Your assignment
Please rewrite the listing below with every "грн" changed to "UAH" and nothing else altered, leaving the pictures out of your answer.

Material provided Start Marker

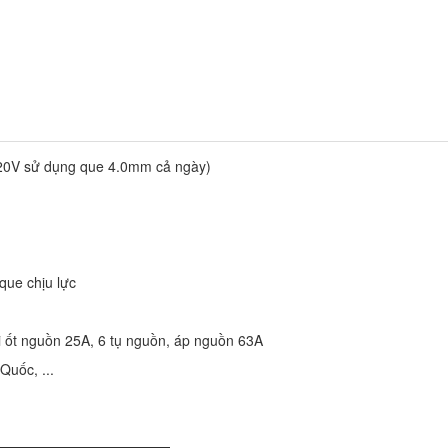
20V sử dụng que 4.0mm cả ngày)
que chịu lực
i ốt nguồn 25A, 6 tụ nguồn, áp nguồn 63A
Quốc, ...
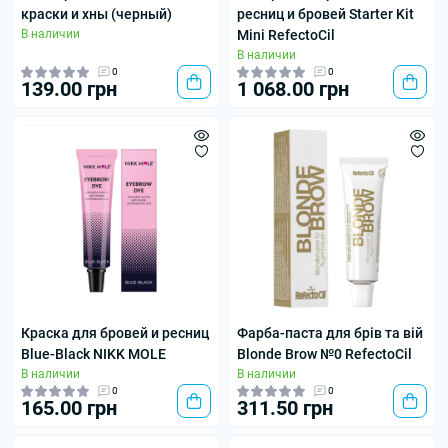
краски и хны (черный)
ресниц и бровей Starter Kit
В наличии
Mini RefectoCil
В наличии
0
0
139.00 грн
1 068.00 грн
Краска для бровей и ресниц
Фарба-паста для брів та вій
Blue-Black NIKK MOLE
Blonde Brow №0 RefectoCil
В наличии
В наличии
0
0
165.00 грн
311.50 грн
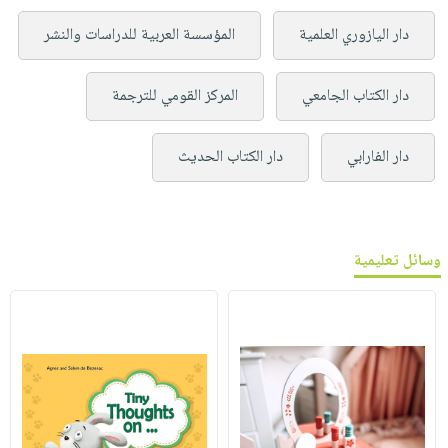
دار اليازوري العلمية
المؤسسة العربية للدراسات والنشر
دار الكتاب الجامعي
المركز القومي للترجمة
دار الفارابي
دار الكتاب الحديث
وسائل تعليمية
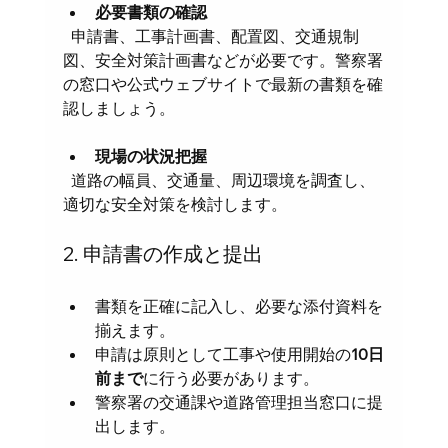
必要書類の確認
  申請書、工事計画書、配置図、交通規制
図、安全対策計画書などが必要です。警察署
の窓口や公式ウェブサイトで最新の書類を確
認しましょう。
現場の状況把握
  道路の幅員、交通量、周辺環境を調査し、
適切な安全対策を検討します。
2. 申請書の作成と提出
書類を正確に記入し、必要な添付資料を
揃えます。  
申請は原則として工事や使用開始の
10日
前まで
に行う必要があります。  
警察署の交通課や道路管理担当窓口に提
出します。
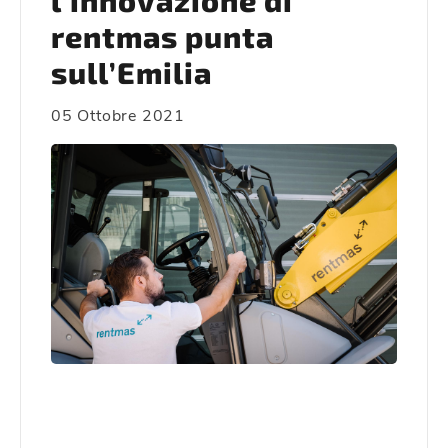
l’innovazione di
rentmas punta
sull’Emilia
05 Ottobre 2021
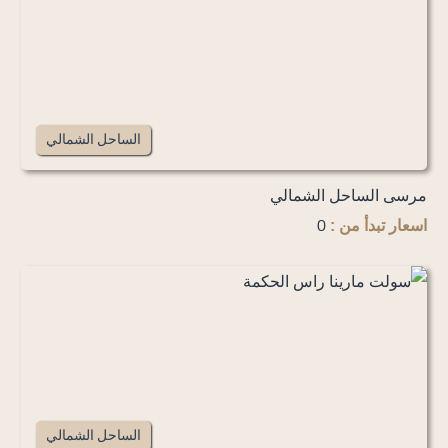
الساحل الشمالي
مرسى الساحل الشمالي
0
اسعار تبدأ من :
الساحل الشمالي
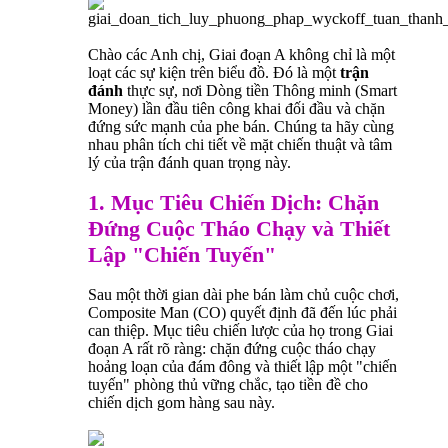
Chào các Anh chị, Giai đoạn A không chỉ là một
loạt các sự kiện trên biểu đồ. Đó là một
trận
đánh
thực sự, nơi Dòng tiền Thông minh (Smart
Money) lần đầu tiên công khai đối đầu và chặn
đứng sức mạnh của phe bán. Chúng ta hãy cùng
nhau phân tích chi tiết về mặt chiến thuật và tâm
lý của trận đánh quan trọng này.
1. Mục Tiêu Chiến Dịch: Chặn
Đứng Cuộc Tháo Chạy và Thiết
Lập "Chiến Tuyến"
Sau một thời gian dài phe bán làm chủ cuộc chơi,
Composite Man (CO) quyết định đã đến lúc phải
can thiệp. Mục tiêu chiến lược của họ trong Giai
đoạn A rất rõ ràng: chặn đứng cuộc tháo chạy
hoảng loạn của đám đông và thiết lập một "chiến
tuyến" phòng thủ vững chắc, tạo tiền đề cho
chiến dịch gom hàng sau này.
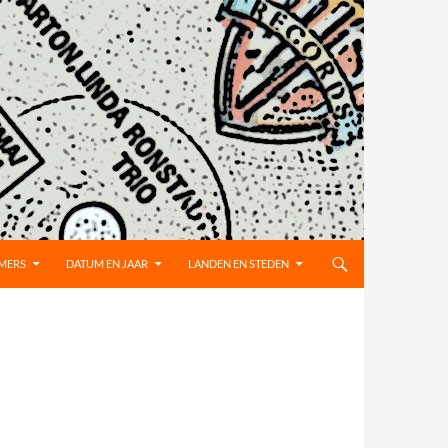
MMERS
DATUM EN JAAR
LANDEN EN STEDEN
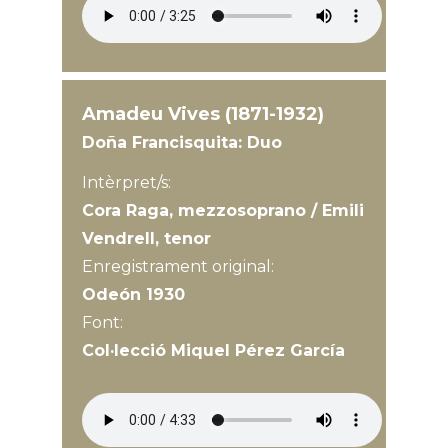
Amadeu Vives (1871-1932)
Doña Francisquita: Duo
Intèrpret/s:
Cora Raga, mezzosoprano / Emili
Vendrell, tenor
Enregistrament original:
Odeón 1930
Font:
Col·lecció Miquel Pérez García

Material provided End Marker

Solved exercise
20V sử dụng que 4.0mm cả ngày)
que chịu lực
i ốt nguồn 25A, 6 tụ nguồn, áp nguồn 63A
Quốc, ...
краски и хны (черный)
ресниц и бровей Starter Kit
В наличии
Mini RefectoCil
В наличии
0
0
139.00 UAH
1 068.00 UAH
Краска для бровей и ресниц
Фарба-паста для брів та вій
Blue-Black NIKK MOLE
Blonde Brow №0 RefectoCil
В наличии
В наличии
0
0
165.00 UAH
311.50 UAH
دار اليازوري العلمية
المؤسسة العربية للدراسات والنشر
دار الكتاب الجامعي
المركز القومي للترجمة
دار الفارابي
دار الكتاب الحديث
وسائل تعليمية
必要書類の確認
  申請書、工事計画書、配置図、交通規制
図、安全対策計画書などが必要です。警察署
の窓口や公式ウェブサイトで最新の書類を確
認しましょう。
現場の状況把握
  道路の幅員、交通量、周辺環境を調査し、
適切な安全対策を検討します。
2. 申請書の作成と提出
書類を正確に記入し、必要な添付資料を
揃えます。  
申請は原則として工事や使用開始の
10日
前まで
に行う必要があります。  
警察署の交通課や道路管理担当窓口に提
出します。
l’innovazione di
rentmas punta
sull’Emilia
05 Ottobre 2021
الساحل الشمالي
مرسى الساحل الشمالي
0
اسعار تبدأ من :
الساحل الشمالي
Chào các Anh chị, Giai đoạn A không chỉ là một
loạt các sự kiện trên biểu đồ. Đó là một
trận
đánh
thực sự, nơi Dòng tiền Thông minh (Smart
Money) lần đầu tiên công khai đối đầu và chặn
đứng sức mạnh của phe bán. Chúng ta hãy cùng
nhau phân tích chi tiết về mặt chiến thuật và tâm
lý của trận đánh quan trọng này.
1. Mục Tiêu Chiến Dịch: Chặn
Đứng Cuộc Tháo Chạy và Thiết
Lập "Chiến Tuyến"
Sau một thời gian dài phe bán làm chủ cuộc chơi,
Composite Man (CO) quyết định đã đến lúc phải
can thiệp. Mục tiêu chiến lược của họ trong Giai
đoạn A rất rõ ràng: chặn đứng cuộc tháo chạy
hoảng loạn của đám đông và thiết lập một "chiến
tuyến" phòng thủ vững chắc, tạo tiền đề cho
chiến dịch gom hàng sau này.
MMERS
DATUM EN JAAR
LANDEN EN STEDEN
Amadeu Vives (1871-1932)
Doña Francisquita: Duo
Intèrpret/s:
Cora Raga, mezzosoprano / Emili
Vendrell, tenor
Enregistrament original:
Odeón 1930
Font:
Col·lecció Miquel Pérez García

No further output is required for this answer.